(MATERIAL FOR THIS EXERCISE Opens)

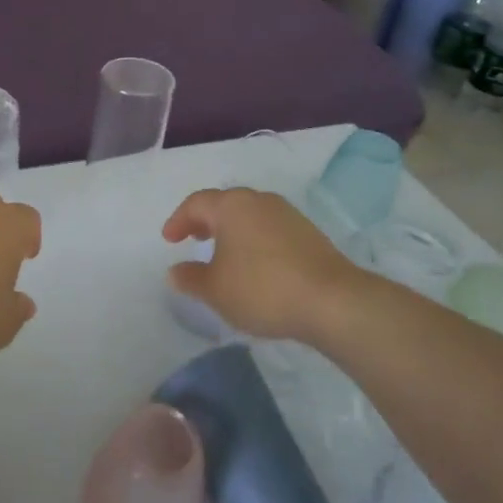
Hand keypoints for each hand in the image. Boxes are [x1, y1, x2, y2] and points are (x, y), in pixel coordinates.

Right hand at [161, 187, 365, 343]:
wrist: (332, 301)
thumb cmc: (262, 289)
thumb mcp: (215, 290)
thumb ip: (190, 278)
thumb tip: (175, 271)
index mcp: (232, 206)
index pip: (196, 203)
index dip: (178, 220)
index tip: (169, 240)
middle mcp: (259, 201)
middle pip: (225, 204)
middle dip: (206, 220)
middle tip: (194, 238)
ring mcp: (287, 214)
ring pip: (249, 215)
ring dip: (232, 230)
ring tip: (224, 254)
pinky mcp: (308, 233)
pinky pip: (269, 228)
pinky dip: (254, 240)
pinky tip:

(MATERIAL FOR THIS EXERCISE Closes)

■ ABOUT THIS TASK
Would you please set down the lines from the one with "ring mcp: (287, 214)" to the end of the data above, exactly and without any other lines?

■ EXERCISE RESULT
ring mcp: (287, 214)
ring pip: (249, 215)
ring dip: (232, 230)
ring tip: (224, 254)
pinky mcp: (308, 233)
pinky pip: (269, 228)
pinky dip: (254, 240)
pinky tip:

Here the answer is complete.